An inactive Hellfire missile sent to Europe for training was inadvertently shipped to Cuba, where it has remained since 2014, sources familiar with the matter said Friday.
It is sensitive stuff:
But while it was not operational, the missile still contained sensitive American weapons technology, such as targeting and sensor information, that U.S. officials said would be concerning if it fell into the hands of adversaries.
But no worries, there's probably a really good excuse for Cuba's failure to respond to our requests.
Ah, here it is:
The sources said the U.S. has been trying for more than a year to get the Cuban government to return the missile.
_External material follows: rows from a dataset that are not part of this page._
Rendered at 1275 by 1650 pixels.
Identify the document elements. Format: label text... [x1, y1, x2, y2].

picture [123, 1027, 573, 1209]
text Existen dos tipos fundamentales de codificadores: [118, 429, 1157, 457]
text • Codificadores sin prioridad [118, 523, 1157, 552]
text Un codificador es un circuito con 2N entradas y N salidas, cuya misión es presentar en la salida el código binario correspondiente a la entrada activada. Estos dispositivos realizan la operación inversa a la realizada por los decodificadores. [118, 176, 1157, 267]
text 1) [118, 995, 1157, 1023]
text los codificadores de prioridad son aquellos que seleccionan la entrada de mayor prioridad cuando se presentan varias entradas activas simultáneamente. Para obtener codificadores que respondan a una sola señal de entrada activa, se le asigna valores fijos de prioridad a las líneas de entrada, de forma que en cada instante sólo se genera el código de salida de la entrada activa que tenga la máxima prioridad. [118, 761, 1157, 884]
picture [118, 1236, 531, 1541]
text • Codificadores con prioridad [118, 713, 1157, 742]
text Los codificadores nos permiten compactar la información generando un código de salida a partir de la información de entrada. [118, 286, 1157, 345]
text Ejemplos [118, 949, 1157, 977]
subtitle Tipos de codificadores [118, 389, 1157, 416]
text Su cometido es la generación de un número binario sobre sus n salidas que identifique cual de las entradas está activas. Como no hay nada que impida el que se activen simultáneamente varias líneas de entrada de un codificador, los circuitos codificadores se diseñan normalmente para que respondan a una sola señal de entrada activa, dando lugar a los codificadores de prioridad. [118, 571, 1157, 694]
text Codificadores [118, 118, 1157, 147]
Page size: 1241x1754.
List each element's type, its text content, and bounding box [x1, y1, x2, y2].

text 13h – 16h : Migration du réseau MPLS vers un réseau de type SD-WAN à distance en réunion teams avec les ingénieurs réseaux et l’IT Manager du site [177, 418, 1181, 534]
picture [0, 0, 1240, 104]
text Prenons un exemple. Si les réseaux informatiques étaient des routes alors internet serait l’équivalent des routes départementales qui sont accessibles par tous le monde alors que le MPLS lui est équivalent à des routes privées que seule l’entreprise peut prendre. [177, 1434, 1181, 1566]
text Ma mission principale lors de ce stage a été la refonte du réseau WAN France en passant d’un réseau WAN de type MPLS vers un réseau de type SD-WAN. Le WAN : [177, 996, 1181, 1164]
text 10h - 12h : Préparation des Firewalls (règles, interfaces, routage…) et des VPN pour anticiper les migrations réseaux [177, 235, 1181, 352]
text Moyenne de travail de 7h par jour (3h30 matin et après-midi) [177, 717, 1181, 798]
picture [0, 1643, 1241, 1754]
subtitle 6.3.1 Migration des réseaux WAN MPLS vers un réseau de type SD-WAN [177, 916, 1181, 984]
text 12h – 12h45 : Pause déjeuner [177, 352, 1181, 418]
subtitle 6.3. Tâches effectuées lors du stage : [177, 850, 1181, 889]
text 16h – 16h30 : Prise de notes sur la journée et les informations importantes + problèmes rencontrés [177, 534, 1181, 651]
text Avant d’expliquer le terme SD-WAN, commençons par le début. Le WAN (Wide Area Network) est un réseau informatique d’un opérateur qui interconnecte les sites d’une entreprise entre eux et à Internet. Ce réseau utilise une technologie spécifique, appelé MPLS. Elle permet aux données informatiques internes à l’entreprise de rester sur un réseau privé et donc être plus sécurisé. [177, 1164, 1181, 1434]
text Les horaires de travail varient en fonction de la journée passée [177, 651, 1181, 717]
The delay could have been complicated by the attention paid to the historic thaw between the U.S. and Cuba last December, followed by the restoring of ties and opening of embassies in Washington and Havana this summer.
I spewed my beverage across my screen over that excuse.
Supposedly improved relations with communist Cuba explain why Cuba has not returned the missile to us.
This apparently made sense to that unnamed (for obvious reasons of reputation maintenance) source.
UPDATE: A mid-February bit of news:
"We can say, without speaking to specifics, that the inert training missile has been returned with the cooperation of the Cuban government," State Department spokesman Mark Toner said in a statement.
I wonder if the Cuba traded the missile for the planned presidential visit to Cuba?